Write down an expression in terms of \(\theta \) for

(i)     \(x\) ;

(ii)    \(y\) .

Let the area of the rectangle be A.

Show that \(A = 18\sin 2\theta \) .

(i)     Find \(\frac{{{\rm{d}}A}}{{{\rm{d}}\theta }}\) .

(ii)    Hence, find the exact value of \(\theta \) which maximizes the area of the rectangle.

(iii)   Use the second derivative to justify that this value of \(\theta \) does give a maximum.

(i) \(x = 3\cos \theta \)     A1     N1 

(ii) \(y = 3\sin \theta \)     A1     N1

[2 marks]

finding area     (M1)

e.g. \(A = 2x \times 2y\) , \(A = 8 \times \frac{1}{2}bh\) 

substituting     A1

e.g. \(A = 4 \times 3\sin \theta  \times 3\cos \theta \) , \(8 \times \frac{1}{2} \times 3\cos \theta  \times 3\sin \theta \)

\(A = 18(2\sin \theta \cos \theta )\)    A1

\(A = 18\sin 2\theta \)     AG     N0

[3 marks]

(i) \(\frac{{{\rm{d}}A}}{{{\rm{d}}\theta }} = 36\cos 2\theta \)     A2     N2 

(ii) for setting derivative equal to 0     (M1)

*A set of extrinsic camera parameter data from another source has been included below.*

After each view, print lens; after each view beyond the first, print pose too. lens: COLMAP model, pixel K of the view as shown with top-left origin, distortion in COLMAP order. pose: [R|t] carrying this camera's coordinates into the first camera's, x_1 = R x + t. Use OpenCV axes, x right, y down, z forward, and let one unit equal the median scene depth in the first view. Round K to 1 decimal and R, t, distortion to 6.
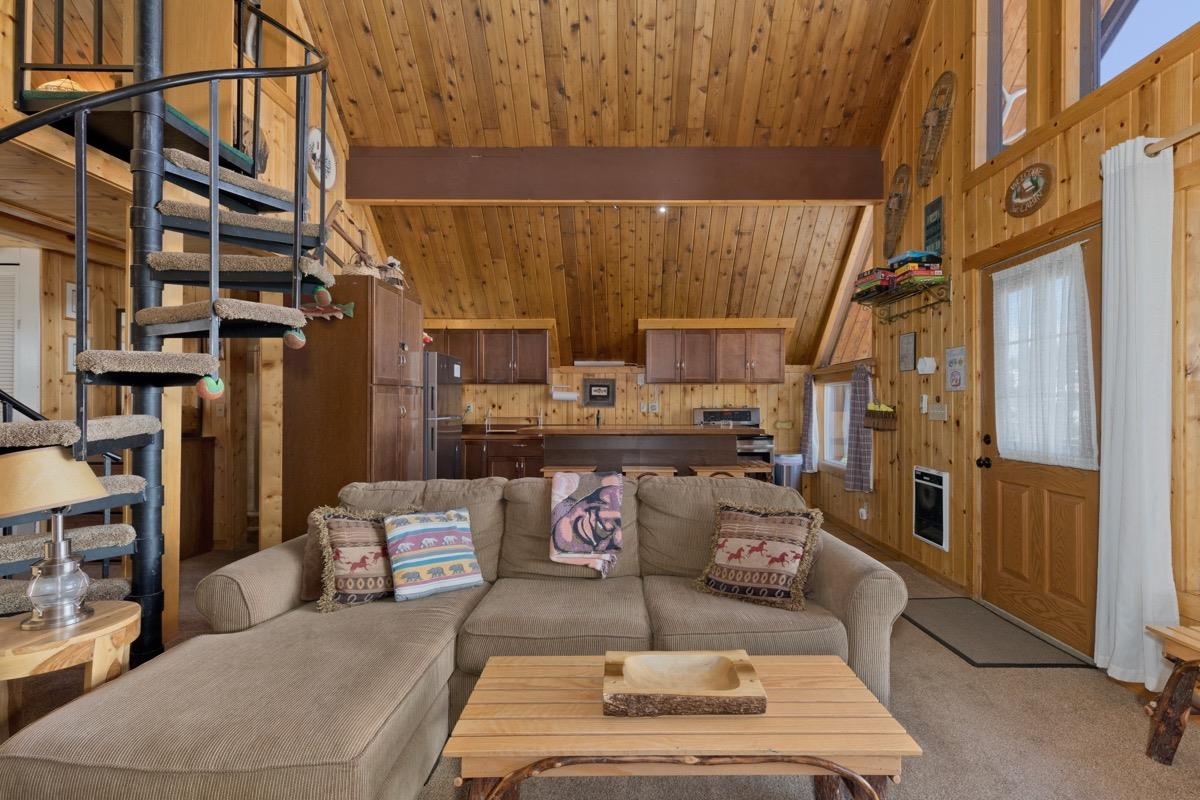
lens RADIAL K [[536.8, 0, 627.8], [0, 536.8, 408.7], [0, 0, 1]] dist [0.007590, -0.000693]
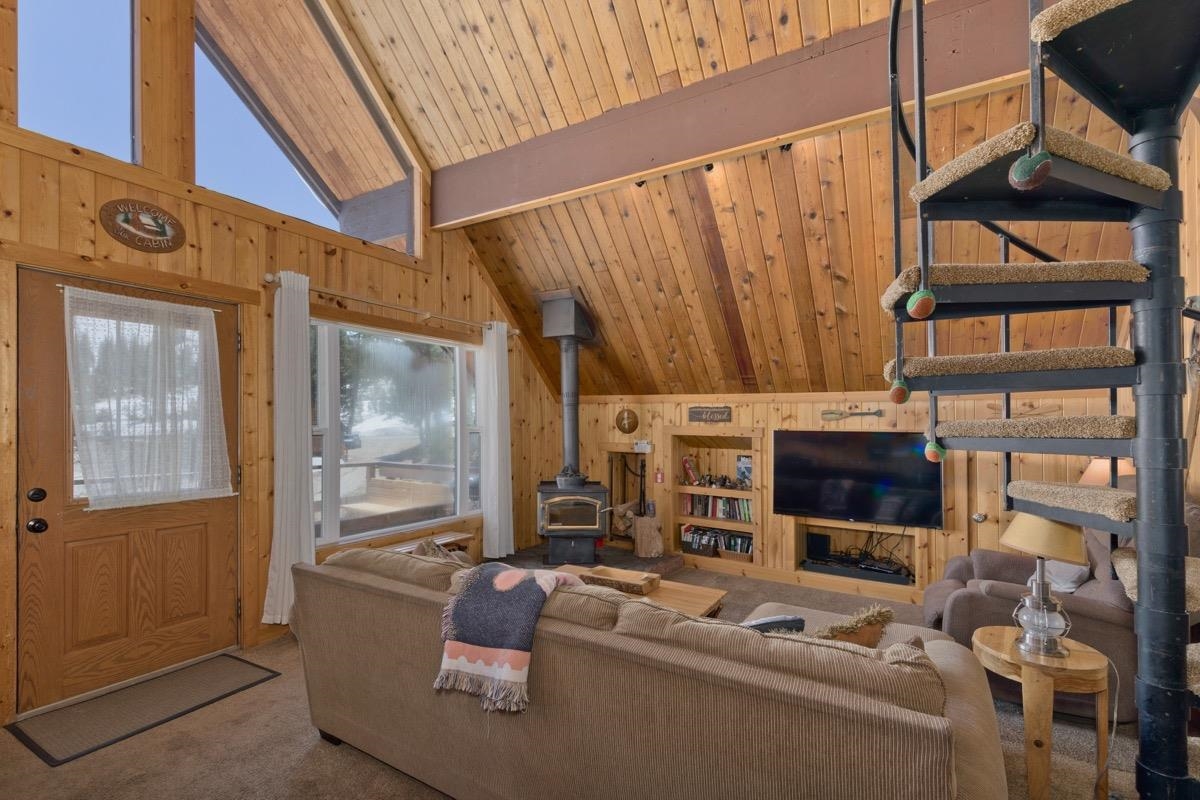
lens RADIAL K [[536.8, 0, 601.4], [0, 536.8, 417.5], [0, 0, 1]] dist [0.007590, -0.000693]
pose [[-0.847354, -0.002255, 0.531024, -0.227155], [-0.004593, 0.999985, -0.003082, -0.029631], [-0.531009, -0.005050, -0.847351, 0.670345]]
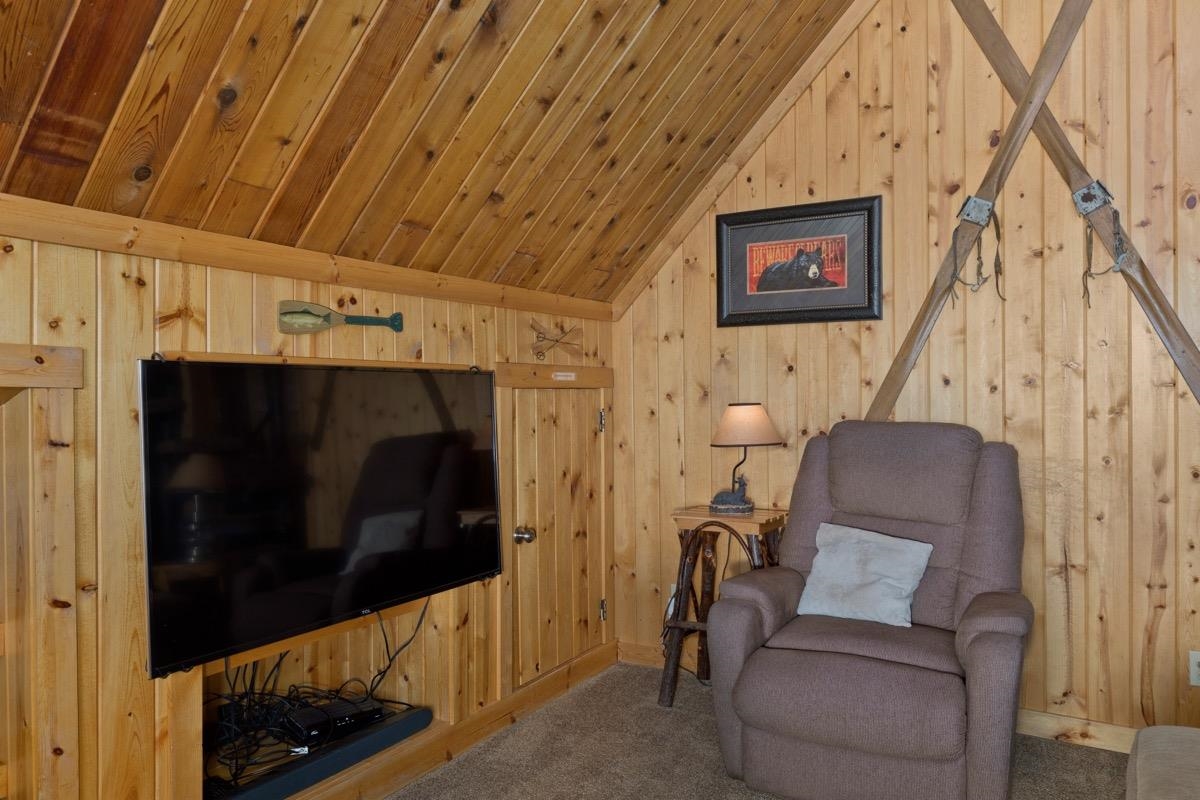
lens RADIAL K [[800.3, 0, 600.6], [0, 800.3, 400.6], [0, 0, 1]] dist [-0.002458, -0.002689]
pose [[-0.513592, 0.006391, -0.858011, 0.139607], [0.002472, 0.999979, 0.005969, -0.000868], [0.858031, 0.000945, -0.513597, 0.187469]]
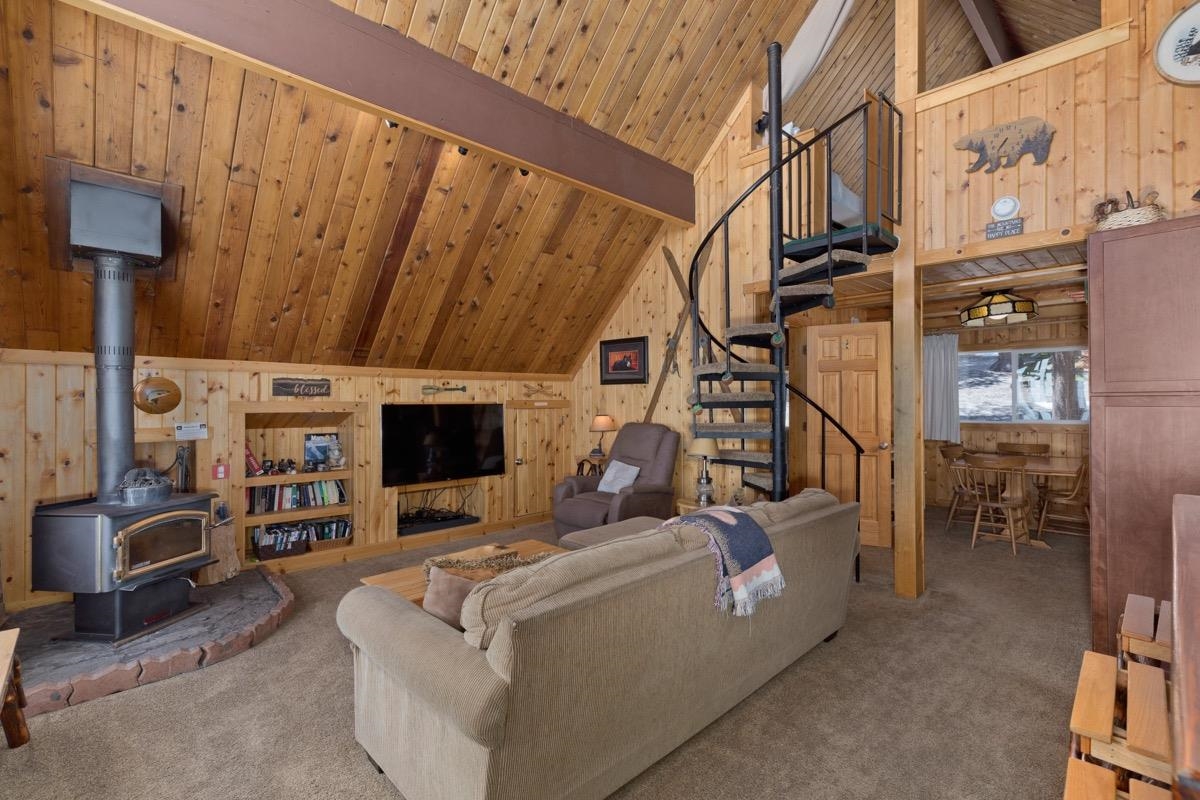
lens RADIAL K [[536.8, 0, 603.8], [0, 536.8, 398.4], [0, 0, 1]] dist [0.007590, -0.000693]
pose [[-0.723415, -0.002553, -0.690408, 0.273490], [-0.002309, 0.999997, -0.001278, -0.023308], [0.690409, 0.000669, -0.723419, 0.666580]]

e.g. \(36\cos 2\theta  = 0\) , \(\frac{{{\rm{d}}A}}{{{\rm{d}}\theta }} = 0\)

\(2\theta  = \frac{\pi }{2}\)     (A1)

\(\theta  = \frac{\pi }{4}\)     A1     N2

(iii) valid reason (seen anywhere)     R1

e.g. at \(\frac{\pi }{4}\), \(\frac{{{{\rm{d}}^2}A}}{{{\rm{d}}{\theta ^2}}} < 0\) ; maximum when \(f''(x) < 0\)

finding second derivative \(\frac{{{{\rm{d}}^2}A}}{{{\rm{d}}{\theta ^2}}} =  - 72\sin 2\theta \)     A1

evidence of substituting \(\frac{\pi }{4}\)     M1

e.g. \( - 72\sin \left( {2 \times \frac{\pi }{4}} \right)\) , \( - 72\sin \left( {\frac{\pi }{2}} \right)\) , \( - 72\)

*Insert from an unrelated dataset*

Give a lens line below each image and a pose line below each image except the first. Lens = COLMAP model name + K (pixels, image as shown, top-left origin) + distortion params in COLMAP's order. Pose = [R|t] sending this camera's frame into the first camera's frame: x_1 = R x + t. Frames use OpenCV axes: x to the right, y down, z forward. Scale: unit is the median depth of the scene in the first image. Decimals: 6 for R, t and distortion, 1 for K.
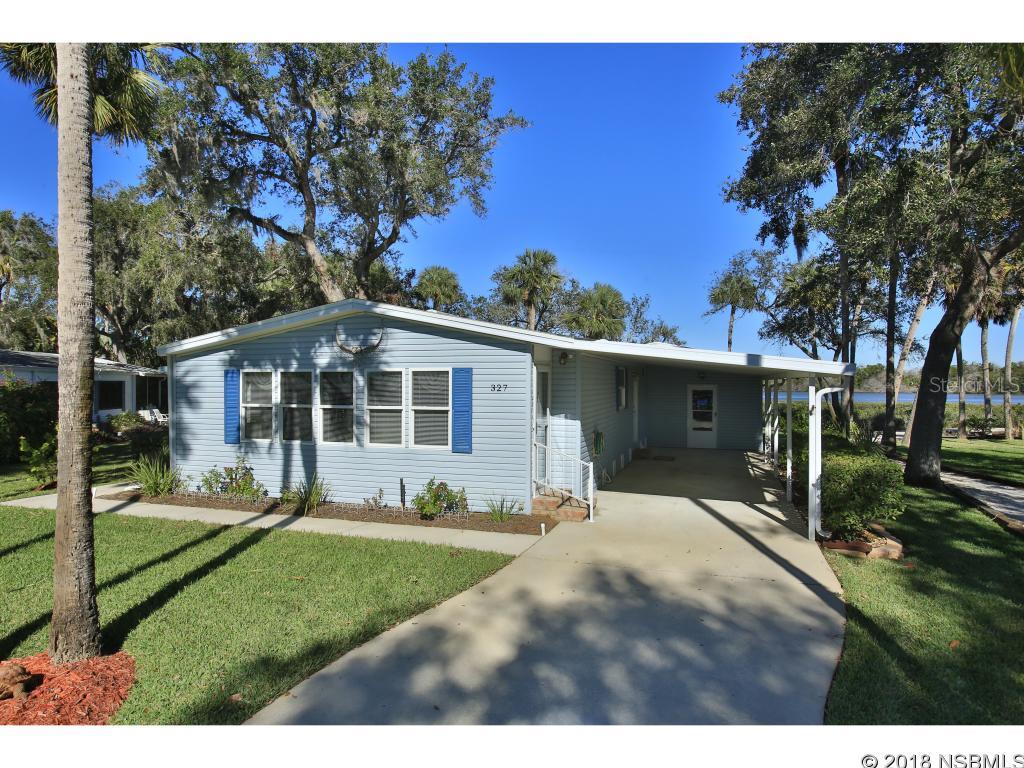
lens RADIAL K [[639.5, 0, 512.0], [0, 639.5, 384.0], [0, 0, 1]] dist [-0.026166, -0.000083]
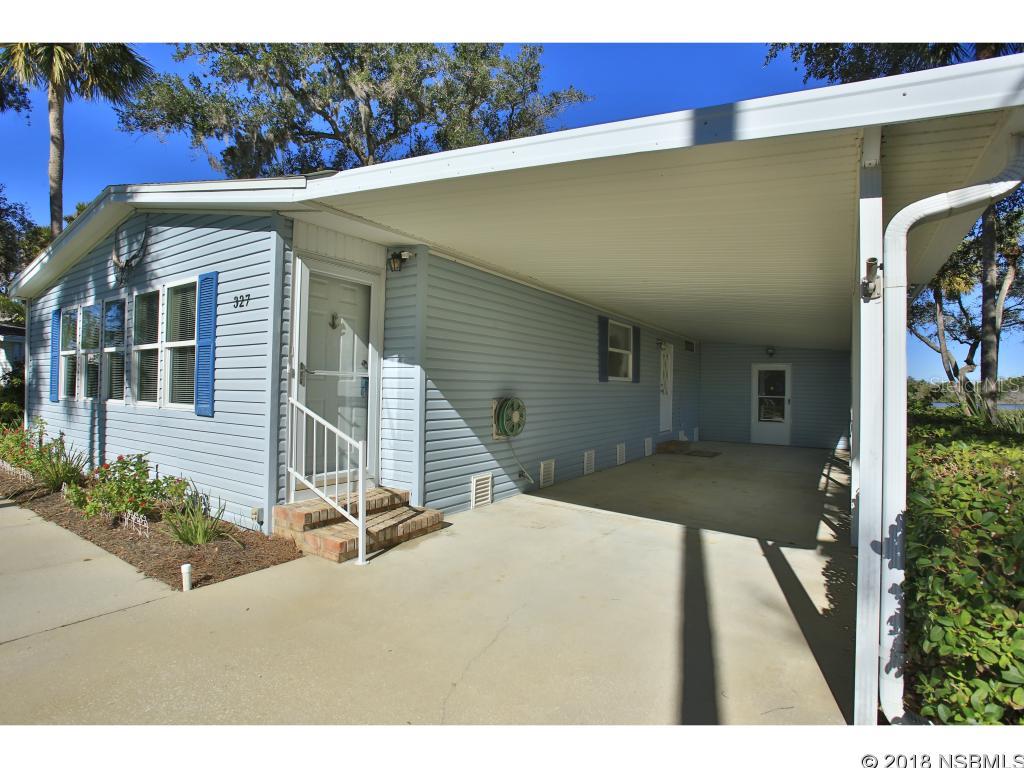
lens RADIAL K [[508.4, 0, 512.0], [0, 508.4, 384.0], [0, 0, 1]] dist [-0.036011, 0.000232]
pose [[0.961169, 0.013584, -0.275626, 0.306323], [-0.017422, 0.999782, -0.011479, 0.073569], [0.275411, 0.015835, 0.961196, 0.599114]]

\(\theta  = \frac{\pi }{4}\) produces the maximum area     AG     N0

[8 marks]

Candidates familiar with the circular nature of sine and cosine found part (a) accessible. However, a good number of candidates left this part blank, which suggests that there was difficulty interpreting the meaning of the x and y in the diagram. 

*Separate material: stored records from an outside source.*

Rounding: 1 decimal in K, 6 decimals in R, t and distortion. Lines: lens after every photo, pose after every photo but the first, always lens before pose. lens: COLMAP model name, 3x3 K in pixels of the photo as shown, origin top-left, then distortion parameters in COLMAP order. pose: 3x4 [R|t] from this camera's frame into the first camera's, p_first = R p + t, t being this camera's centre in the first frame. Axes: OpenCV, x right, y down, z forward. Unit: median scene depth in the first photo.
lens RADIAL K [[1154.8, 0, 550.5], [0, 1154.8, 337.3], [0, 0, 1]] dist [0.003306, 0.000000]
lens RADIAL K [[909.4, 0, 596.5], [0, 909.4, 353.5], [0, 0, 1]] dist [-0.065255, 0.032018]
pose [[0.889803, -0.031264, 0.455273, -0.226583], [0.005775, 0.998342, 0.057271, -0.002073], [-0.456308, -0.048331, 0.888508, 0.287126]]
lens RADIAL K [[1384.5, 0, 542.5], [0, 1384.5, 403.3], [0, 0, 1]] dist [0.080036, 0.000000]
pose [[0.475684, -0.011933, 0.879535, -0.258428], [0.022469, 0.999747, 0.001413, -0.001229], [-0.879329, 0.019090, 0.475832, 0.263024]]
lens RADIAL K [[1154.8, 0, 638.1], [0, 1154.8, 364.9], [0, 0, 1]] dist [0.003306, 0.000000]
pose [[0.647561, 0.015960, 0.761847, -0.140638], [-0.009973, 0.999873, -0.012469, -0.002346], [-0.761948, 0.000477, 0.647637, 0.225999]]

Those with answers from (a) could begin part (b), but many worked backwards and thus earned no marks. In a "show that" question, a solution cannot begin with the answer given. The area of the rectangle could be found by using \(2x \times 2y\) , or by using the eight small triangles, but it was essential that the substitution of the double-angle formula was shown before writing the given answer.

As the area function was given in part (b), many candidates correctly found the derivative in (c) and knew to set this derivative to zero for a maximum value. Many gave answers in degrees, however, despite the given domain in radians.

Although some candidates found the second derivative function correctly, few stated that the second derivative must be negative at a maximum value. Simply calculating a negative value is not sufficient for a justification.